◆ **Aim of the exercise**:
In the entries below, find the line containing "Marriage Recor". Write out that line and all lines after it, exactly, and nothing else.

◆ **Data for analysis**:
━━━━━━━━
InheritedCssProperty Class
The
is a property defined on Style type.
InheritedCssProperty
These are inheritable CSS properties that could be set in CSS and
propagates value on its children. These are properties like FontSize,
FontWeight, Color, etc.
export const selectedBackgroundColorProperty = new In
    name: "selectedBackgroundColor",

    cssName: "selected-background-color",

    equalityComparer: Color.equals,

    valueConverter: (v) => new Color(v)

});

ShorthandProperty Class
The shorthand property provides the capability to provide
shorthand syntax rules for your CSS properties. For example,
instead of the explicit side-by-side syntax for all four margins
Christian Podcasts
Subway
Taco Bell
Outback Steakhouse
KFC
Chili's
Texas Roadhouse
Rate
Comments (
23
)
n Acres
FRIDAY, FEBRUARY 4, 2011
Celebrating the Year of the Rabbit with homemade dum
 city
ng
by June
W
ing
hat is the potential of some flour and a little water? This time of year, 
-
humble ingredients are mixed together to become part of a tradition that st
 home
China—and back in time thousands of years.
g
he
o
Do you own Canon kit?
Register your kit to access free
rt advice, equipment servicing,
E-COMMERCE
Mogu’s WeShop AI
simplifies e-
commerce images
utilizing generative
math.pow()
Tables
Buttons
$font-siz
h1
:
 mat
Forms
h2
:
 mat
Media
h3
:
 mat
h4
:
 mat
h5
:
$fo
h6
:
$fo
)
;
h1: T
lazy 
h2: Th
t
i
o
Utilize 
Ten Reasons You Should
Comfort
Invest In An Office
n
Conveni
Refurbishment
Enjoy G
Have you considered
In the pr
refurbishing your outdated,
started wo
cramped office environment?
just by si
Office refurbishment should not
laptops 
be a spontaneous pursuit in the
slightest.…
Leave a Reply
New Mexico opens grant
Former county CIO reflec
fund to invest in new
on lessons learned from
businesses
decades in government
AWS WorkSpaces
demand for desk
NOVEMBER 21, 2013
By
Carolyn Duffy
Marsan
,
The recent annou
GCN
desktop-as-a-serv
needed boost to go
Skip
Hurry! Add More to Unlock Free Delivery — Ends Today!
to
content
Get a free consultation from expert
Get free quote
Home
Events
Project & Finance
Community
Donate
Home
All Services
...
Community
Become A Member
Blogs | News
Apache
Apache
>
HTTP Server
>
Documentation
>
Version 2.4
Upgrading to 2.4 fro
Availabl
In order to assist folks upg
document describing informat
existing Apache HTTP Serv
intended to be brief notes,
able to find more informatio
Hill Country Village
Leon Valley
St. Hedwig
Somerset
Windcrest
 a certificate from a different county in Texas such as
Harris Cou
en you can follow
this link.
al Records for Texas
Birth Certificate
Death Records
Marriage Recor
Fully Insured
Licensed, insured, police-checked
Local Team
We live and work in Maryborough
━━━━━━━━
◆ **Task result**:
Marriage Recor
Fully Insured
Licensed, insured, police-checked
Local Team
We live and work in Maryborough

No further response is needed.